» Task brief:
Under this line are the records; write out word for word the part that begins at the line containing "focal_35mm: 34" and ends at the line containing "focal_mm: 6.7", and no more.

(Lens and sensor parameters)
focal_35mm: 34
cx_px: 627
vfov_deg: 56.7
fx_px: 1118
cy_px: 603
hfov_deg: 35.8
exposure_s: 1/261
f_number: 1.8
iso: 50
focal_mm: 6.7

---

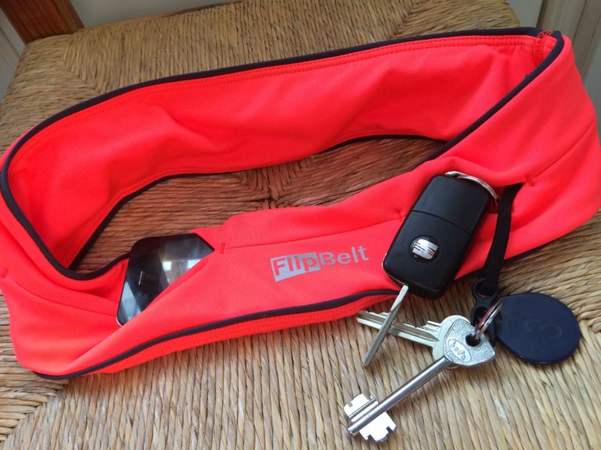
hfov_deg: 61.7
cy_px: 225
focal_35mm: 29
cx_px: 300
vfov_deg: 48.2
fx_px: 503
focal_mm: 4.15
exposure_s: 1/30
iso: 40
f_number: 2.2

---

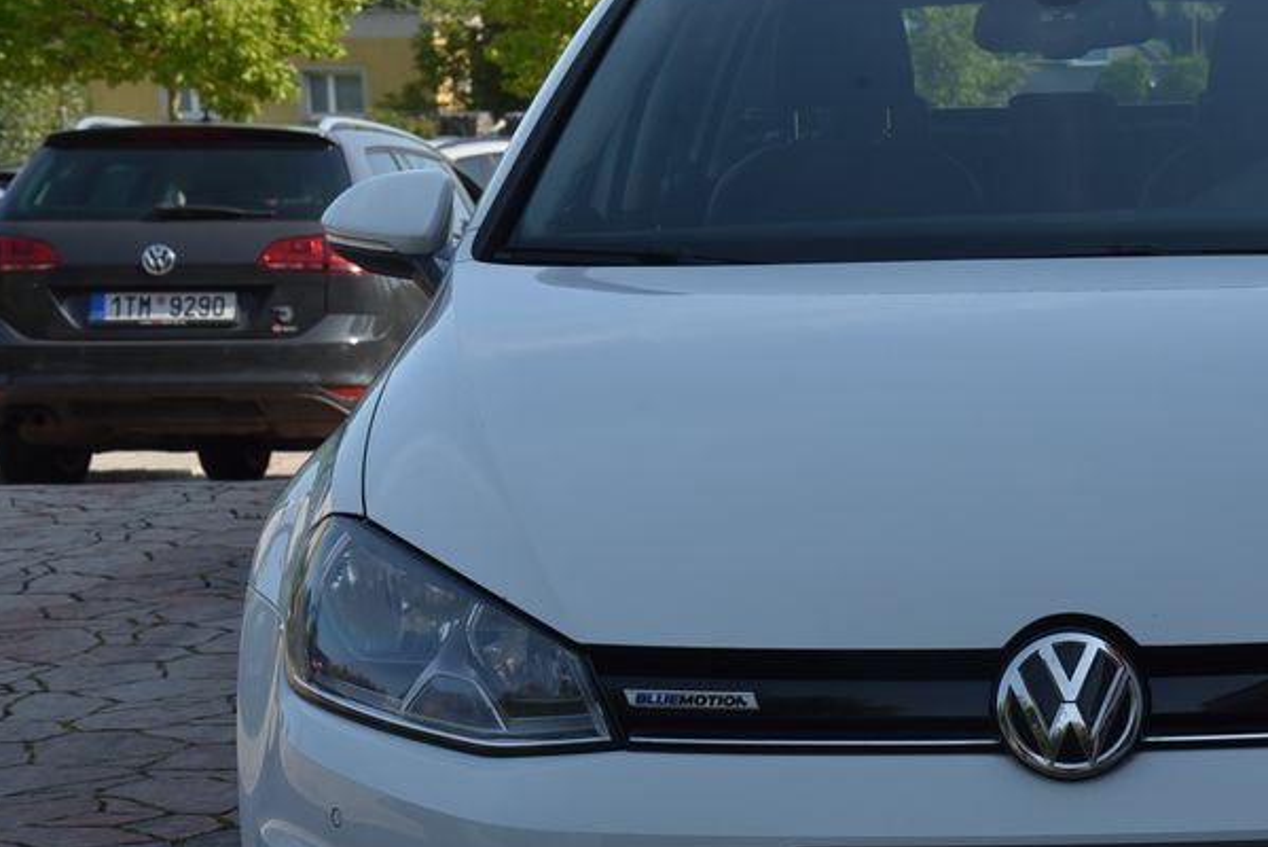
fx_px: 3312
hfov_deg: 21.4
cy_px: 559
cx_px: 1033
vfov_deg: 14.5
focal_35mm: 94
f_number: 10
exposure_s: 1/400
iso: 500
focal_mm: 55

» Exercise solution:
focal_35mm: 34
cx_px: 627
vfov_deg: 56.7
fx_px: 1118
cy_px: 603
hfov_deg: 35.8
exposure_s: 1/261
f_number: 1.8
iso: 50
focal_mm: 6.7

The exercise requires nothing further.